RevSure Data Security FAQ's

This page is part of RevSure’s Comprehensive FAQs, your all-in-one hub for answers on capabilities, data, security, scalability, configurability, and more. Click here to return to the FAQ home.

This FAQ addresses common legal and security questions RevSure receives regarding AI usage, PII handling, data protection, and platform-level guarantees. It provides clarity on our configuration options, contractual commitments, and the safeguards we’ve implemented in collaboration with Google Gemini.

1. Does RevSure’s AI have access to PII?

No. RevSure supports PII masking configurations that guarantee no personally identifiable information is shared with GenAI tools. Customers can activate these controls to ensure full compliance with internal AI use policies.

2. Is customer data used to train RevSure’s or any third-party AI models?

Absolutely not. RevSure:

  • Does not train or fine-tune any GenAI models (e.g., Google Gemini) using customer data.
  • Uses customer metadata and behavioral context solely to generate insights and summaries, not for model training.

3. Does RevSure indemnify customers in the event of data misuse or breach?

Yes. RevSure is contractually bound to indemnification clauses and a Data Processing Agreement (DPA) which cover failures to comply with data usage terms or unauthorized data exposure.

4. Where and how is customer data processed by GenAI?

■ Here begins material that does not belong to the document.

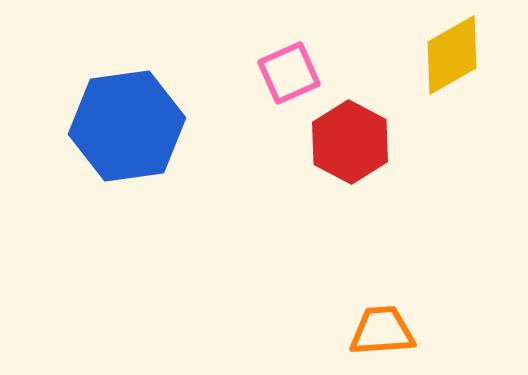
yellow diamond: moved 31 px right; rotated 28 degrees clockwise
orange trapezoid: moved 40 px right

RevSure uses Google Gemini via Google Cloud, which provides the following protections:

a. Prompt and Response Guardrails

  • Prompts and GenAI responses are not used for training any models.
  • Enterprise customer data is ringfenced and compartmentalized.

b. Encryption Standards

  • Data is encrypted in transit and at rest using enterprise-grade protocols.

c. Identity & Access Management

  • Fine-grained access controls and authentication safeguards are in place to enforce least-privilege access.

d. Regulatory Compliance

  • Google Gemini complies with: GDPR, CCPA, ISO/IEC 27001
  • Practices include sensitive data masking, auditable controls, and privacy-first governance models.

5. Can RevSure isolate our data within our own environment?

Yes. All customer data stays within your RevSure instance, and access to GenAI can be governed by PII redaction settings, ensuring no sensitive data leaves your control boundary.

6. Why this is not a "sale or share" under CCPA?

Both PDL and Snitcher are engaged as service providers under contractual terms that prohibit them from retaining, selling, or using the IP for any purpose beyond returning the lookup result. 

Any person or company level profiles identified by RB2B are collected solely for the purpose of transmitting them directly to RevSure and to RevSure’s customers.  This data is used exclusively for its intended purpose and is not sold or shared with any parties outside of its intended recipient.

We can provide copies of these agreements upon request.